Michael Finkbeiner betont, auch bei Lawinenwarnstufe 3 (siehe rechts oben), die in dem Moment galt, könne von Leichtsinn keine Rede sein. Alle in der Gruppe seien versierte Skifahrer gewesen und hätten nach ersten Angaben Airbags, Piepser und eine Sonde dabeigehabt. Es hätten offenbar gute Bedingungen mit Tiefschnee geherrscht. Die verunglückte Frau hatte bereits Preise im Ski alpin gewonnen, die vierköpfige Familie war auf den Skiern zu Hause. Finkbeiner: „Das ist immer eine situative Entscheidung, die sich im Nachhinein als falsch herausgestellt hat. Das steht uns nicht zu, das zu beurteilen.“

Auch Rudolf Pollinger warnt vor vorschnellen Urteilen: „Das sehr schlechte Wetter und der zusätzliche Schneefall erlauben derzeit noch keine direkten Erhebungen im Gefahrengebiet.“ Der Direktor der Agentur für Bevölkerungsschutz in Bozen von der Südtiroler Landesverwaltung kennt die Verhältnisse. „Für den 3. Januar war für ganz Südtirol die Lawinenwarnstufe 3 festgelegt worden.“ Trotzdem benötigen Skifahrer in freiem Gelände „eine gute Beurteilungsfähigkeit der örtlichen Lage, um die Gefährdung richtig einzuschätzen. Die widrigen Wetterbedingungen im betroffenen Gebiet haben eine solche Beurteilung wahrscheinlich wesentlich erschwert.“ Der Sturm Burglind hatte am Mittwoch in Mitteleuropa mit Geschwindigkeiten bis zu 200 Stundenkilometern gewütet und in den Alpen viel Neuschnee gebracht. Auch gestern fiel wieder viel Schnee.

Es habe keine Möglichkeit gegeben, die Unfallstelle zu besichtigen, sagt Michael Finkbeiner, Rudolf Pollinger betont, der Ablauf sei immer noch nicht geklärt. Berichtet wird in vielen Medien davon, die Gruppe hätte das Schneebrett selbst ausgelöst, was Finkbeiner nicht bestätigen will. Bei Gesprächen vor Ort soll einer der Jugendlichen berichtet haben, die Gruppe sei erst eine halbe Stunde zuvor ins freie Gelände gefahren und bereits nach der Abfahrt unten gestanden, als sich die Lawine plötzlich gelöst und die Ludwigsburger unter sich begraben habe.
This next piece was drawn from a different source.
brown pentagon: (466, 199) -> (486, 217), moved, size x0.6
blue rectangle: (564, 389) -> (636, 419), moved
Die Beteiligten seien gut versorgt worden, erzählt Finkbeiner. Sowohl die Bergwacht wie das Weiße Kreuz und auch Notfallseelsorger seien mit Mitarbeitern am Unglücksort zur Stelle und weiter präsent, „die psychologische Betreuung ist sehr gut“. Die Angehörigen seien weiter vor Ort und würden mittlerweile auch von weiteren Familienmitgliedern unterstützt. „Dieses Unglück ist eine unglaublich schwierige Situation für die Angehörigen, denen wir unser tiefstes Mitgefühl ausdrücken“, sagt auch Rudolf Pollinger.

Die Schneeläuferzunft kondoliert auf ihrer Website, laut Finkbeiner soll es innerhalb des Vereins mit rund 400 Mitgliedern „natürlich eine Aufarbeitung geben“. Jetzt gehe es jedoch erst einmal darum, die Betroffenen zu unterstützen und ihnen Ruhe zu geben.